• _TEXTO DA PÁGINA_
——————

Coisas
Regina Silveira
[09 de novembro de 2019]
Esta exposição de Regina Silveira reúne obras produzidas aproximadamente entre 1998 e 2019. Um elemento central aproxima quase todo o conjunto: a utilização da porcelana. Alguns desses trabalhos são realizados em vidro, mas isso não altera a percepção de que, uma vez em queda, todos esses trabalhos seriam suscetíveis à quebra.
Parte da produção aqui reunida diz respeito a objetos tridimensionais dispostos em bases e móveis. Idênticas àquelas utilizadas em nosso cotidiano, são peças ausentes de seu caráter utilitário. Tigelas, pratos, xícaras, pires, jarras, vasilhas, terrinas e bules – o nosso vocabulário em torno da cerâmica precisa ser revisto para descrever as diversas formas utilizadas pela artista. Notória pela sua pesquisa com o desenho desde os anos 1960 – das gravuras sobre papel às dimensões monumentais da ocupação da arquitetura -, percebemos como a sobreposição de imagens é experimentada a fim de chegar em resultados precisos quanto à forma e ricos quanto à sua recepção por parte do público.
Parte das imagens sobrepostas aos objetos sugerem a tensão entre toque e precaução devido ao seu caráter frágil. Pegadas e marcas de mão invocam a relação entre corpo humano e cerâmica de maneira análoga às marcas de pneu que trazem o choque entre veículo e objeto. Uma série de trabalhos busca outra relação com o tempo: um grupo de porcelanas tem o seu estilhaçar congelado pela artista e somos convidados a observar o momento que sugere o atravessamento de uma bala em cada uma das peças. Eis uma dualidade que dialoga com parte da exposição: a relação entre beleza e violência.
Faz-se importante também notar os trabalhos que nos colocam em outras camadas narrativas: quando vemos a disseminação de imagens como a de um alfinete, um botão, um conjunto de garfo e faca, um grampo e um pente rapidamente percebemos o caráter doméstico desses objetos utilizados pela artista - que domesticidade é essa? O que aproxima o designdessas peças e a ergonomia de outros objetos utilizados pelas nossas mãos? Entra em cena o mistério e a capacidade da artista de criar imagens com distintas camadas.

——————

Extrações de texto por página
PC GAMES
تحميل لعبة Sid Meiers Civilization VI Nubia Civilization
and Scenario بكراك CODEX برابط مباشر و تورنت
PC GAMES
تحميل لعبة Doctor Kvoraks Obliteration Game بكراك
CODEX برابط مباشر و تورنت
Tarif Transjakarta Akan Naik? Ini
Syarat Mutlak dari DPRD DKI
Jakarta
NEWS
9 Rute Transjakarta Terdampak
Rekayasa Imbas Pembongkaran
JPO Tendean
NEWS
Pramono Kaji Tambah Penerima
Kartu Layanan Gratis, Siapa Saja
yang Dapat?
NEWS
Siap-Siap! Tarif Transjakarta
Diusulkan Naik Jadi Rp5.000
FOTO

——————

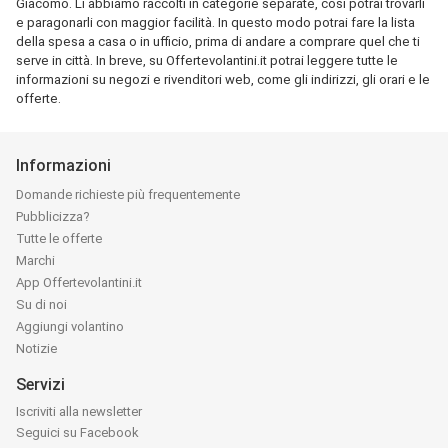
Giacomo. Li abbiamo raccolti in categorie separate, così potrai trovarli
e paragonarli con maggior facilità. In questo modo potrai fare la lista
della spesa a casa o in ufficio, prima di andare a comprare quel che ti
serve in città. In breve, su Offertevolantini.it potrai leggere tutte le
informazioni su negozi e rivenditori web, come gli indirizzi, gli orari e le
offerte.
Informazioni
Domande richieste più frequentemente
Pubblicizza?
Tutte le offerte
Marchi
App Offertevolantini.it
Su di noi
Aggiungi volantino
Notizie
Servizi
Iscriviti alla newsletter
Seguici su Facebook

——————

• _TAREFAS_
1. Atualize o trecho do texto sobre a exposição que vai de "Parte da produção" a "parte do público.", trocando "bules" por "chaleiras", e apresente-o de novo.
2. De acordo com o texto sobre a exposição, qual material aproxima quase todo o conjunto de obras?

• _RESPOSTAS POR TAREFA_
1.
Parte da produção aqui reunida diz respeito a objetos tridimensionais dispostos em bases e móveis. Idênticas àquelas utilizadas em nosso cotidiano, são peças ausentes de seu caráter utilitário. Tigelas, pratos, xícaras, pires, jarras, vasilhas, terrinas e chaleiras – o nosso vocabulário em torno da cerâmica precisa ser revisto para descrever as diversas formas utilizadas pela artista. Notória pela sua pesquisa com o desenho desde os anos 1960 – das gravuras sobre papel às dimensões monumentais da ocupação da arquitetura -, percebemos como a sobreposição de imagens é experimentada a fim de chegar em resultados precisos quanto à forma e ricos quanto à sua recepção por parte do público.

2. A porcelana.